How it works: The team modified DeepSeek-V3.1-Terminus with a sparse attention mechanism that, rather than attending to the entire input context, selectively processes only the most relevant tokens.

  • During training, a “lightning indexer,” a weighted similarity function, learned from 2.1 billion tokens of text to predict which tokens DeepSeek-V3.1-Terminus’ dense attention mechanism would focus on. Then the team fine-tuned all parameters on around 100 billion tokens of text to work with the indexer’s sparse token selections.
  • The team further fine-tuned the model by distilling five specialist models (versions of the pretrained DeepSeek-V3.2 base fine-tuned for reasoning, math, coding, agentic coding, and agentic search) into DeepSeek-V3.2-Exp.
  • The team applied GRPO to merge reasoning, agentic, and alignment training into a single stage. This approach avoided the catastrophic forgetting problem, in which new learning displaces old, that typically bedevils multi-stage reinforcement learning.
  • At inference, the indexer scores the relevance of each past token to the token being generated. It uses simple operations and FP8 precision (8-bit floating point numbers that are relatively imprecise but require less computation to process) to compute these scores quickly.
  • Based on these scores, instead of computing attention across all tokens in the current input context, the model selects and computes attention across the top 2,048 highest-scoring tokens, dramatically reducing computational cost.

Results: In DeepSeek’s benchmark tests, DeepSeek-V3.2-Exp achieved substantial gains in efficiency with modest trade-offs in performance relative to its predecessor DeepSeek-V3.1-Terminus.

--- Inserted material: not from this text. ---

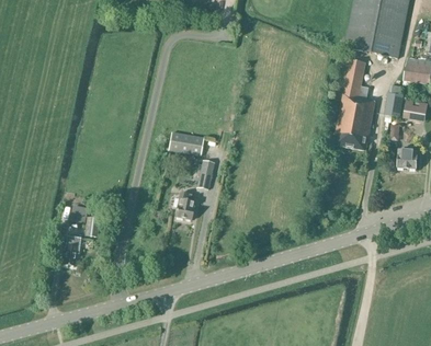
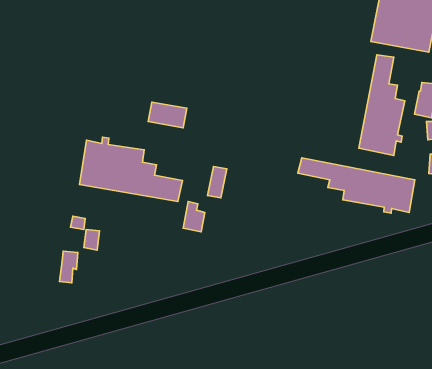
building: [168,131,203,154] -> [148,102,187,128]
building: none -> [79,137,182,201]
building: none -> [298,158,415,213]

  • DeepSeek-V3.2-Exp cut inference costs for long input contexts by 6 to 7 times compared to DeepSeek-V3.1 Terminus. Processing 32,000 tokens of context, DeepSeek-V3.2-Exp cost around $0.10 per 1 million tokens versus $0.60. Processing 128,000 tokens of context, it cost $0.30 per 1 million tokens compared to $2.30.
  • DeepSeek-V3.2-Exp showed gains on tasks that involved coding and agentic behavior as well as some math problems. It surpassed DeepSeek-V3.1-Terminus on Codeforces coding challenges (2121 Elo versus 2046 Elo) and BrowseComp the browser-based agentic tasks (40.1 percent versus 38.5 percent). It also surpassed its predecessor on AIME 2025’s competition high-school math problems (89.3 percent versus 88.4 percent), which are more structured and have clearer solutions than those in HMMT (see below).
  • However, its performance showed slight degradation relative to DeepSeek-V3.2-Terminus across several tasks. It trailed its predecessor on GPQA-Diamond’s graduate-level science questions (79.9 percent versus 80.7 percent), HLE’s abstract-thinking challenges (19.8 percent versus 21.7 percent), HMMT 2025’s competitive high-school math problems (83.6 percent versus 86.1 percent), and Aider-Polyglot’s coding tasks (74.5 percent versus 76.1 percent).

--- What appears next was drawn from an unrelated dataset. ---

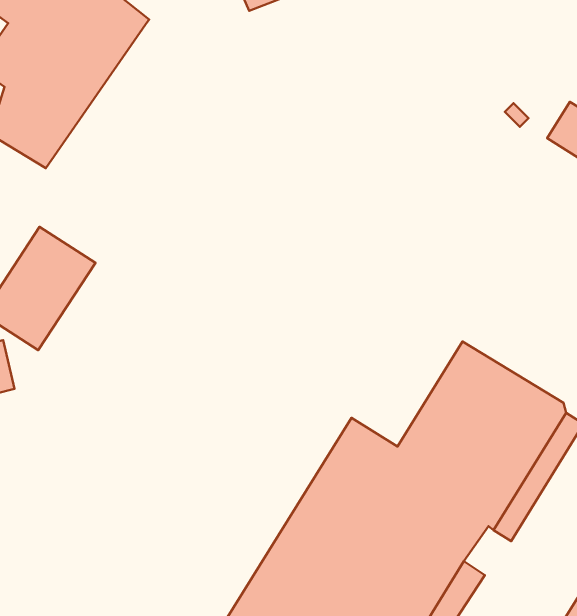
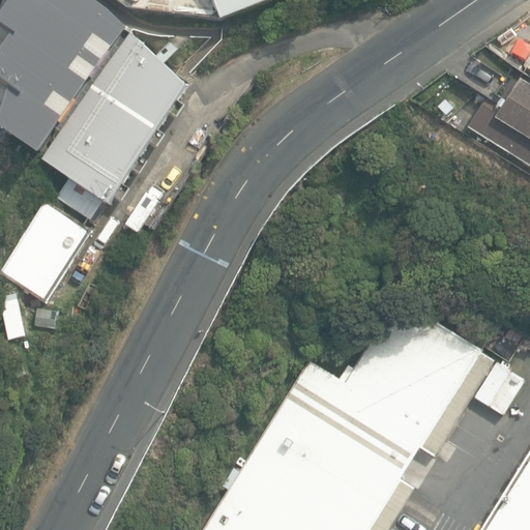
building: none -> [43,33,189,204]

Behind the news: DeepSeek-V3.2-Exp is among the first large language models to launch with optimizations for domestic chips rather than adding these as an afterthought. The software has been adapted to run on chips by Huawei, Cambricon, and Hygon, following an order by China’s government to domestic AI companies not to use Nvidia chips. The government’s order followed reports that Chinese AI companies had struggled to use domestic chips rather than Nvidia chips, which are subject to U.S. export restrictions.

Why it matters: Even as prices have fallen, the cost of processing LLM output tokens can make it prohibitively expensive to perform long-context tasks like analyzing large collections of documents, conversing across long periods of time, and refactoring large code repositories. DeepSeek’s implementation of sparse attention goes some distance toward remedying the issue.

We’re thinking: DeepSeek-V3.2-Exp joins Qwen3-Next in experimenting with self-attention alternatives to improve the efficiency of large transformers. While Qwen3-Next combines Gated DeltaNet layers with gated attention layers, DeepSeek-V3.2-Exp uses dynamic sparse attention, suggesting that there’s still more efficiency to be gained by tweaking the transformer architecture.